Why hadn't Flockhart given me a code intro to use? Because Salamander was so ultra-clandestine that the normal routines didn't apply? But that was plain bloody dangerous.

The man started whistling tunelessly as he went through the top drawer and fished out a manila envelope and came back and dropped it onto the counter. 'Jones, David.'

'Thank you.'

'When were you out here last?'

'Couple of years ago.'

'Things have changed for the worse since the UN cleared out, if that sounds possible, but the basics are still there. Don't drink the water or go with the girls or eat anything raw, and if you need medical attention keep clear of the hospitals, they still haven't heard of sterilization and if you ever needed an operation you'd have to take along a can of diesel fuel to run the generator for the lights.' The telephone began ringing again, and again he ignored it. 'We've still got one doctor for twenty-seven thousand people, so the thing is to play it safe. And watch out for trip mines, the Khmer Rouge are still blowing up whoever they can find — military, civilians, women and children, you name it, they'll kill it.' He gave a sudden bright smile. 'Enjoy your stay in exotic, sunny Cambodia.'

I stowed the manila envelope into my flight bag and walked down the steps into the street.

The black cloud cover was still spread across the sea to the west, but above the mountains there were starfields clinging to the night sky. The air was pale gunmetal blue as the lingering heat of the day pressed down across the boulevards, and I felt the tension here in Phnom Penh, dangerous and oppressive, as I splashed through the puddles to the Peugeot 604 that Flockhart had left for me to pick up at the airport. I pulled a door open and threw the flight bag in.

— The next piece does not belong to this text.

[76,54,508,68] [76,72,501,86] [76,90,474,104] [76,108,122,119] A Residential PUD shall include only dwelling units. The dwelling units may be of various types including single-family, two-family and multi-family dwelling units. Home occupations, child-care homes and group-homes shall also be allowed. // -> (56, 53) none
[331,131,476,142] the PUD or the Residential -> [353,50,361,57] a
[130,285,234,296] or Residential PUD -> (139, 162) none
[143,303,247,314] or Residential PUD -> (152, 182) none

'Did you come through Bombay?'

'Yes.'

'I have friends there.' She gave the menu a token glance. 'It never changes, the food in this place.'

Her name was Gabrielle Bouchard, and the most notable thing about her was her dark, deep-water blue eyes. Flockhart hadn't mentioned them in his instructions. When you reach the Royal Palace Hotel, ask for the room number of Gabrielle Bouchard, a French photo journalist from Paris, and phone her to say you 're there. Then let the evening take care of itself. She is a friend, but ignorant of my work, therefore maintain strict cover.

'What will you have?' she asked me.

'Anything with shrimps.'

She looked for them on the menu. I suppose she was early thirties, efficient-looking in her paramilitary khaki slacks and tunic, short sleeves above thin bare arms, the muscles of the left one a degree more developed, presumably because she carried her cameras on that side. French nationality, perhaps, but her looks were Eurasian, had the best of both worlds.

'Sizzling shrimp cashew with lobster sauce?'

'Fine.' She'd asked me to have dinner with her; she was in Mr Flockhart's debt, she said.